TAREAS DEL EJERCICIO:
1) Indica si cada afirmación coincide con el artículo sobre el seminario de interculturalidad y violencia de género, respondiendo sí o no y citando literalmente las palabras del artículo que lo deciden: (a) El seminario duró tres días. (b) Laura Saavedra Hernández es investigadora de la PUCP. (c) Tarcila Rivera Zea dirige CHIRAPAQ.
2) Repite literalmente el fragmento del artículo que va de "Saavedra es doctora" a "en esta entrevista.".

Los días miércoles 5 y jueves 6 de noviembre se realizó el Seminario Internacional “La justicia en debate: La interculturalidad ante la violencia de género” organizado por la Maestría en Derechos Humanos de la PUCP, el Programa de las Naciones Unidas para el Desarrollo (PNUD), el IDEHPUCP, el Poder Judicial, con el apoyo de la Agencia de Cooperación Internacional de Corea (KOICA). Durante ambas jornadas, especialistas de la región discutieron cómo se enfrentan las múltiples violencias que atraviesan a las mujeres indígenas y los desafíos urgentes para garantizar su integridad y acceso a la justicia.

En este marco, Laura Saavedra Hernández, investigadora de la Universidad Autónoma de San Luis Potosí, participó en el panel “Múltiples y nuevas violencias de género que afectan los derechos de las mujeres campesinas e indígenas”, junto con la antropóloga Luisa Elvira Belaúnde (UNMSM) y la lideresa indígena Tarcila Rivera Zea, directora de CHIRAPAQ.

Saavedra es doctora en Antropología por el CIESAS-CDMX y miembro del Sistema Nacional de Investigadores de México. Sus líneas de investigación abarcan la antropología jurídica, el acceso a la justicia de las mujeres indígenas, los derechos humanos y las violencias de género desde una mirada crítica y decolonial. Sobre estos temas, y sobre los desafíos que persisten en la región, conversamos en esta entrevista.

ENTRADAS PROPORCIONADAS:
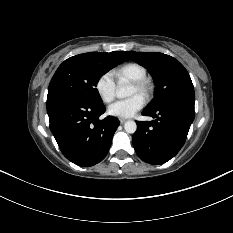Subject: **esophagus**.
<instances>
[{
  "label": "esophagus",
  "instance_id": "obj_1",
  "mask_svg": "<svg viewBox=\"0 0 233 233\" xmlns=\"http://www.w3.org/2000/svg\"><path fill=\"white\" fill-rule=\"evenodd\" d=\"M126 121H127V119H125V118H119V122H120L121 124L125 123Z\"/></svg>",
  "mask_w": 233,
  "mask_h": 233
}]
</instances>
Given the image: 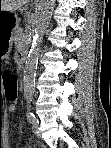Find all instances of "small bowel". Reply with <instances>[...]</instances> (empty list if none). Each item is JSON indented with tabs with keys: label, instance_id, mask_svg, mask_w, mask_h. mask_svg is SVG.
I'll return each mask as SVG.
<instances>
[{
	"label": "small bowel",
	"instance_id": "1",
	"mask_svg": "<svg viewBox=\"0 0 111 148\" xmlns=\"http://www.w3.org/2000/svg\"><path fill=\"white\" fill-rule=\"evenodd\" d=\"M8 110L10 113H13L15 111V106L14 105L9 106ZM5 147H8V146H5Z\"/></svg>",
	"mask_w": 111,
	"mask_h": 148
}]
</instances>
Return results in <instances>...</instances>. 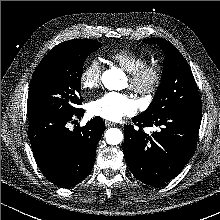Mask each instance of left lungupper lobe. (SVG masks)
I'll return each instance as SVG.
<instances>
[{
	"label": "left lung upper lobe",
	"mask_w": 220,
	"mask_h": 220,
	"mask_svg": "<svg viewBox=\"0 0 220 220\" xmlns=\"http://www.w3.org/2000/svg\"><path fill=\"white\" fill-rule=\"evenodd\" d=\"M164 51L161 83L145 116H156L173 109H201V99L194 76L182 54L167 40L150 38Z\"/></svg>",
	"instance_id": "obj_1"
}]
</instances>
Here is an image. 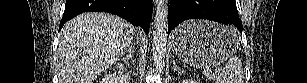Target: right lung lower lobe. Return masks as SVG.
Returning <instances> with one entry per match:
<instances>
[{
    "mask_svg": "<svg viewBox=\"0 0 307 83\" xmlns=\"http://www.w3.org/2000/svg\"><path fill=\"white\" fill-rule=\"evenodd\" d=\"M109 12L143 28L148 33L152 17V0H67L59 29L83 12Z\"/></svg>",
    "mask_w": 307,
    "mask_h": 83,
    "instance_id": "obj_1",
    "label": "right lung lower lobe"
}]
</instances>
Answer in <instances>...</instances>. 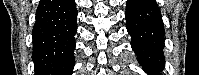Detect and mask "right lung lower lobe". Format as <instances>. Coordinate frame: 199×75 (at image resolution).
Here are the masks:
<instances>
[{
  "instance_id": "1",
  "label": "right lung lower lobe",
  "mask_w": 199,
  "mask_h": 75,
  "mask_svg": "<svg viewBox=\"0 0 199 75\" xmlns=\"http://www.w3.org/2000/svg\"><path fill=\"white\" fill-rule=\"evenodd\" d=\"M33 28L35 75H71L75 64L74 0H40Z\"/></svg>"
}]
</instances>
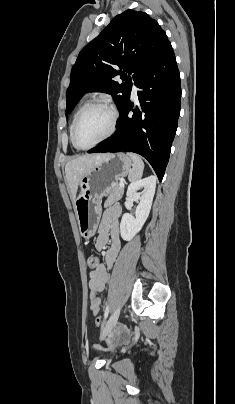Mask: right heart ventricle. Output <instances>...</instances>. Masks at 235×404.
<instances>
[{"mask_svg":"<svg viewBox=\"0 0 235 404\" xmlns=\"http://www.w3.org/2000/svg\"><path fill=\"white\" fill-rule=\"evenodd\" d=\"M88 104L87 101H84L83 103L80 104V106L77 108L76 112L73 115L71 124H70V129H69V134H70V139H71V132H72V128H73V124L75 122L76 117L78 116V114L80 113V111Z\"/></svg>","mask_w":235,"mask_h":404,"instance_id":"e07e8e85","label":"right heart ventricle"}]
</instances>
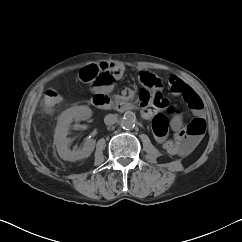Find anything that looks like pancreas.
Returning a JSON list of instances; mask_svg holds the SVG:
<instances>
[{
    "mask_svg": "<svg viewBox=\"0 0 242 242\" xmlns=\"http://www.w3.org/2000/svg\"><path fill=\"white\" fill-rule=\"evenodd\" d=\"M114 98H115L116 101H119V100H122L123 99V97L122 96H119V95H115Z\"/></svg>",
    "mask_w": 242,
    "mask_h": 242,
    "instance_id": "cf45deb5",
    "label": "pancreas"
}]
</instances>
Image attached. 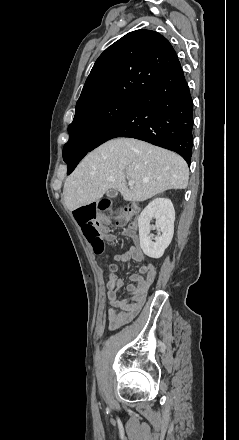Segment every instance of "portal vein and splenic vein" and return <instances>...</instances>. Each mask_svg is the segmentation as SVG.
I'll return each mask as SVG.
<instances>
[{
    "instance_id": "obj_1",
    "label": "portal vein and splenic vein",
    "mask_w": 239,
    "mask_h": 440,
    "mask_svg": "<svg viewBox=\"0 0 239 440\" xmlns=\"http://www.w3.org/2000/svg\"><path fill=\"white\" fill-rule=\"evenodd\" d=\"M128 186H130V188H134V182H133V180H129V182H128Z\"/></svg>"
}]
</instances>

RESULTADOS:
1)
(a) No: «Los días miércoles 5 y jueves 6 de noviembre se realizó el Seminario Internacional»
(b) No: «Laura Saavedra Hernández, investigadora de la Universidad Autónoma de San Luis Potosí»
(c) Sí: «la lideresa indígena Tarcila Rivera Zea, directora de CHIRAPAQ»

2)
Saavedra es doctora en Antropología por el CIESAS-CDMX y miembro del Sistema Nacional de Investigadores de México. Sus líneas de investigación abarcan la antropología jurídica, el acceso a la justicia de las mujeres indígenas, los derechos humanos y las violencias de género desde una mirada crítica y decolonial. Sobre estos temas, y sobre los desafíos que persisten en la región, conversamos en esta entrevista.